#### TASK DIRECTIONS:
What is needed is an exact copy of the line with "83 110 324.8" and all lines that follow it in the entries below, the last line included.
--------------------
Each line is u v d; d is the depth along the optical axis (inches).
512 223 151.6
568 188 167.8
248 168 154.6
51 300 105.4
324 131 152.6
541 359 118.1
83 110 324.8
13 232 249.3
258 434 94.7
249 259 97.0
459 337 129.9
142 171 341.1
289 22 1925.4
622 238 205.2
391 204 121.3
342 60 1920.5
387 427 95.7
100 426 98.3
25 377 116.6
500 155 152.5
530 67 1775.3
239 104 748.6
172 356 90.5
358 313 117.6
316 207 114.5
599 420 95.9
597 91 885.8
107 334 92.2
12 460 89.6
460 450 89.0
--------------------
#### THE ANSWER:
83 110 324.8
13 232 249.3
258 434 94.7
249 259 97.0
459 337 129.9
142 171 341.1
289 22 1925.4
622 238 205.2
391 204 121.3
342 60 1920.5
387 427 95.7
100 426 98.3
25 377 116.6
500 155 152.5
530 67 1775.3
239 104 748.6
172 356 90.5
358 313 117.6
316 207 114.5
599 420 95.9
597 91 885.8
107 334 92.2
12 460 89.6
460 450 89.0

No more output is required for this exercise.